– Кто его знает, – Макс пожал плечами, – думаю, саркофаг вполне мог бы еще лет десять, может быть, двадцать выполнять свои первоначальные функции. Так что сложно судить. Хотя в нашем случае если бы не было арки, вряд ли я смог бы выжить внутри саркофага. Но кстати, за счет этих самых дыр у нас появился небольшой запас восполняемых продуктов.
– В каком смысле? – Алекс замер.
– Очень просто, – Макс усмехнулся под маской респиратора. – Через них внутрь смогли проникнуть не только крысы, но и немало птиц. Здесь, – он указал на балки, создавшие каркас для крыши, – есть несколько голубиных гнезд. Когда построили арку, новая живность уже не прибывала, но все, кто здесь находились, оказались в ловушке и остались навсегда. Правда, птицы стали более скрытными и сменили свой окрас на более темный.
– То есть, получается, что темный цвет – это следствие облучения? – удивился Алекс.
– В какой-то мере. Я бы сказал, что темный цвет – элемент адаптации к радиации, но это только вершина айсберга. Точнее, видимая его часть. Весь процесс устроен значительно сложнее. Все дело в антиоксидантах, которые способны тормозить окисление в организме, которое усиливается при облучении. В результате этого серьезно страдают ДНК и РНК живого существа, – Макс явно вновь увлекся своим рассказом и перестал замечать, что они находятся в весьма опасном месте. – В частности, на это способно такое вещество, как глутатион. У животных с яркой окраской оно расходуется на формирование цвета, а у остальных весь его объем вовлекается в освобождение организма от вредных последствий облучения.
– То есть, – Алекс задумался, – выходит, что птицы уже сумели приспособиться к совершенно новым условиям своего существования?
– Можно и так сказать. Это факт и размышления о возможной множественности ядерных катастроф в прошлом натолкнул меня на мысль о том, что природа создала во всех живых организмах некоторые механизмы противодействия этим явлениям. Включаются они только при изменении тех или иных условий обитания. И наблюдать их мы ранее не могли только по одной простой причине – ученые лишь в XX веке смогли осознать, что представляет собой радиация, и начали хоть какие-то исследования в этом направлении. Понимаешь, будто после многих тысячелетий забвения это знание снова вернулось к нам, – Макс вдруг закашлялся, и в голову вернулось осознание, что они выбрали не самое удачное место для подобной беседы. – Пойдем, я тебе кое-что покажу здесь и будем торопиться назад. Заговорились.

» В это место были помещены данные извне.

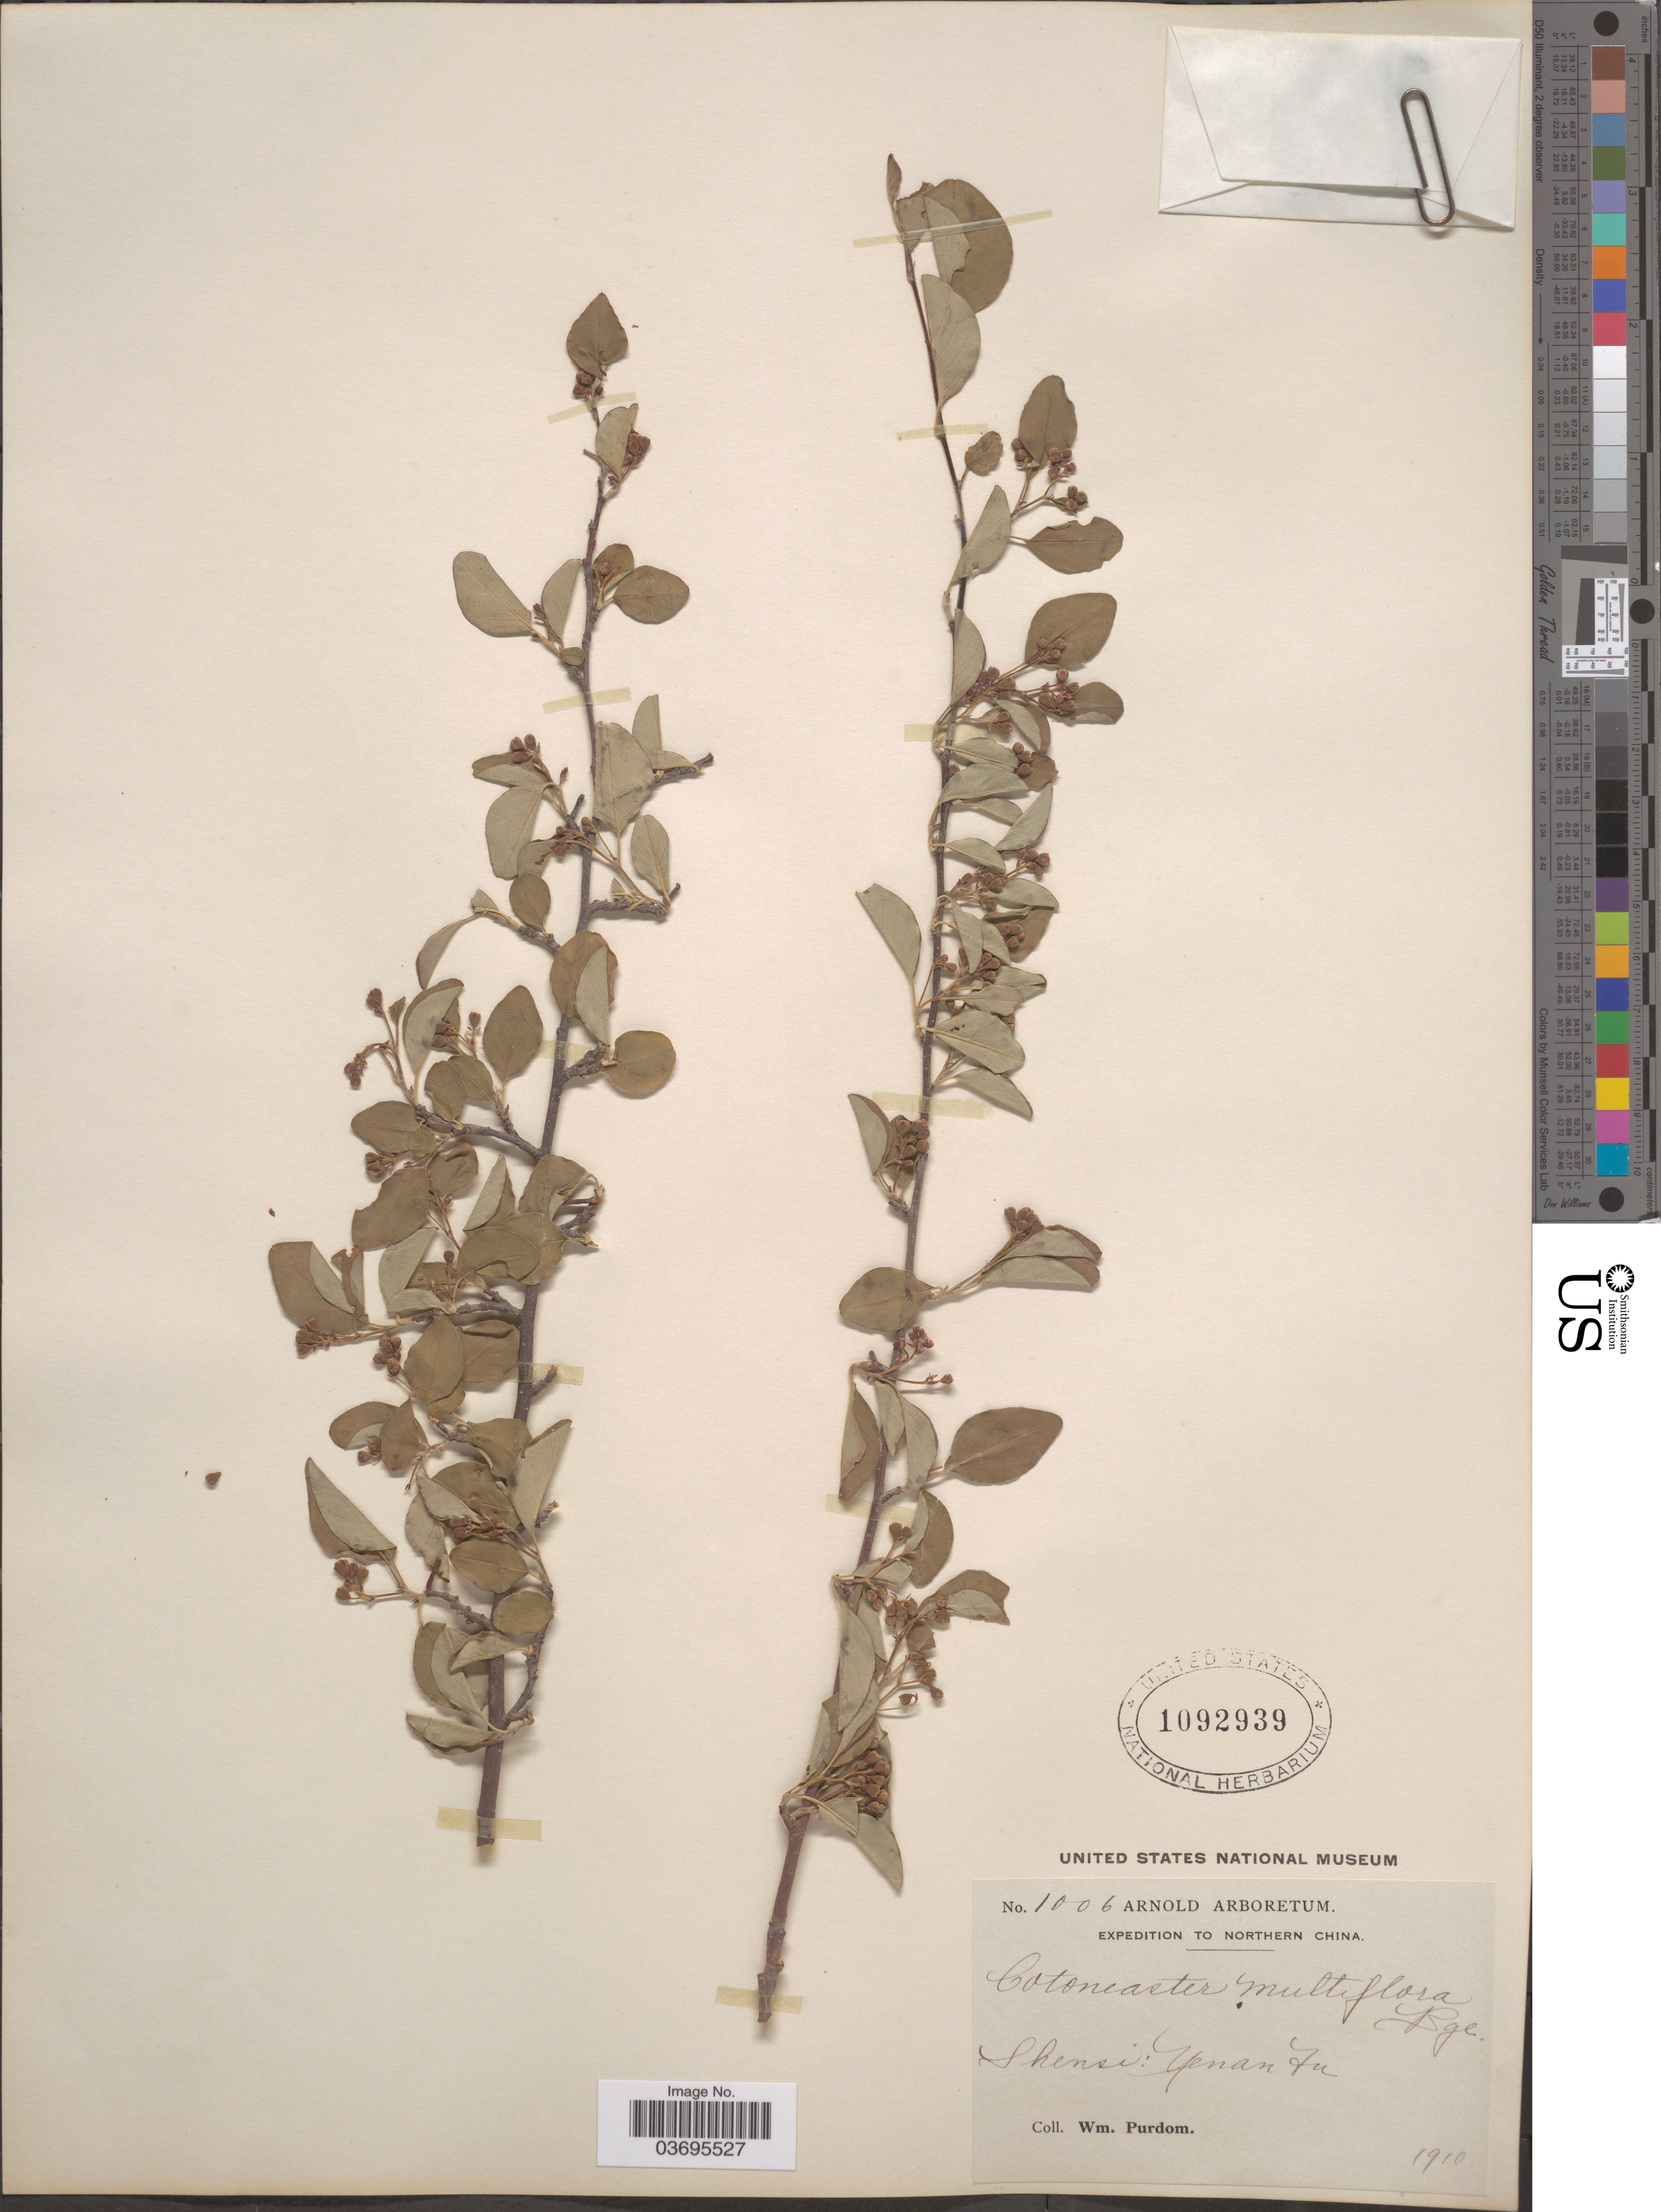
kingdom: Plantae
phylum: Tracheophyta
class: Magnoliopsida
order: Rosales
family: Rosaceae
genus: Cotoneaster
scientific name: Cotoneaster multiflora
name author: Bunge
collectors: W. Purdom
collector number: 1006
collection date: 1910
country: China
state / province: Shaanxi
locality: Northern China. Shensi: Yenan Fu.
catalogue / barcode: US 1092939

Они вновь двинулись по реакторному залу, осторожно ступая, преодолевая преграды, от которых фонило со страшной силой. Зная это, Макс местами сознательно отключал дозиметр, датчиком которого на вытянутой штанге ощупывал порой дорогу. Его писк надоедал, разносясь в черепной коробке отвратительным эхом. Максу даже иногда казалось, что от этого звука начинало ломить зубы. Но он знал, что виной тому не писк, а источники мощного радиоактивного излучения, разбросанные по помещению или залитые тоннами серой бетонной массы во время строительства саркофага. Другого выхода тогда не нашлось – тонны изуродованных строительных материалов, графита и фрагментов топлива приходилось сбрасывать сюда с крыши третьего энергоблока и хоронить в единой братской могиле.